MANILA, Philippines – Two lawmakers are divided on whether overpopulation played a major role in worsening the destruction wrought by the recent southwest monsoon in the country.
While Reproductive Health Bill proponent Albay Representative Edcel Lagman believed that no amount of additional funds could counteract the effect of calamities until overpopulation was resolved, Gabriela Representative Emmi de Jesus insisted that population control was not the answer.
Although the partylist lawmaker admitted that living in danger zones in the country places people’s lives at risk, De Jesus said that the government was also to blame for its inability to implement programs that provide people with decent areas to live in. She maintained that programs on flood control were also lacking and contributed to floods.
She said that seeing women and children forced to live in evacuation centers only strengthened their call for the government to boost its programs which would provide its people with better healthcare and decent living conditions.
This view differed with what Lagman espouses, urging people to accept that the country’s massive population had a direct link to the impact climate change had on its citizens. He said that because of the high population growth, people were forced to live in forestland and cut down trees for a living or live dangerously in areas not suitable for habitation in the urban areas, clogging waterways with trash.

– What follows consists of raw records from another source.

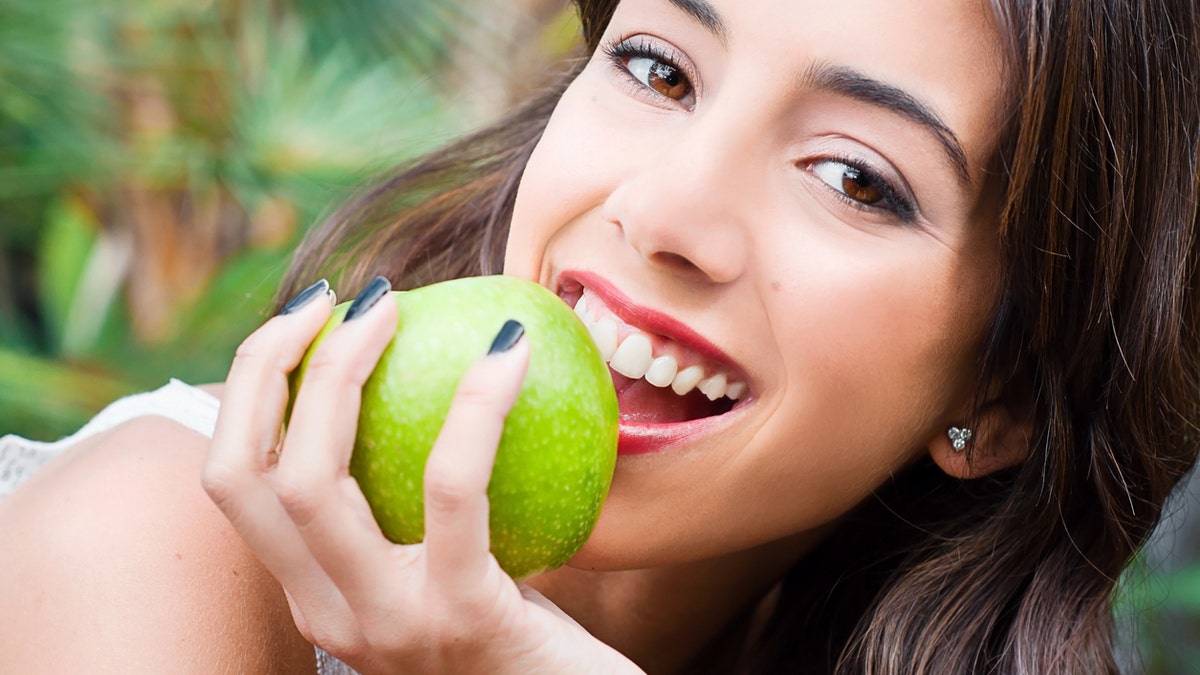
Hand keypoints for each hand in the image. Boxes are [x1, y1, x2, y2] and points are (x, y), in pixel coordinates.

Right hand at [202, 279, 641, 674]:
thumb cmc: (534, 637)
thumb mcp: (457, 571)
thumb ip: (424, 505)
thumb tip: (439, 370)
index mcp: (318, 596)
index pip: (236, 483)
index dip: (248, 388)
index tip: (305, 317)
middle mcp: (329, 615)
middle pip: (247, 475)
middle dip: (269, 364)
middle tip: (339, 295)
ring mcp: (385, 623)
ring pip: (311, 480)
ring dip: (339, 370)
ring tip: (390, 303)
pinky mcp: (461, 617)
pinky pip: (452, 486)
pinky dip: (475, 404)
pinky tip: (512, 348)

But blaming these problems on the people was not acceptable to De Jesus, who told Inquirer.net over a phone interview that it was the state which should be held responsible for not taking care of its people. “Sila na nga ang biktima, sila pa ang may kasalanan (They are the victims; should they still be blamed)?”
To Lagman, problems on solid waste management and the lack of space to live in cities were effects of overpopulation. He said that these issues were exacerbated in highly-populated urban areas in the country.
And while other lawmakers like De Jesus did not see House Bill 4244 as something which could prevent calamities from wreaking so much havoc in the country, Lagman sees the RH Bill as a solution to problems that the nation finds itself facing time and again in the face of extreme weather disturbances.
He said that the RH Bill, which has just hurdled its period of debates, was about “human rights, maternal and infant health and sustainable human development.”
But now that the said measure is about to go into its period of amendments, De Jesus, who maintained that “population control can never be pro-women nor pro-poor”, said that they would push for amendments to the bill’s provisions which state that population control was a solution to widespread poverty.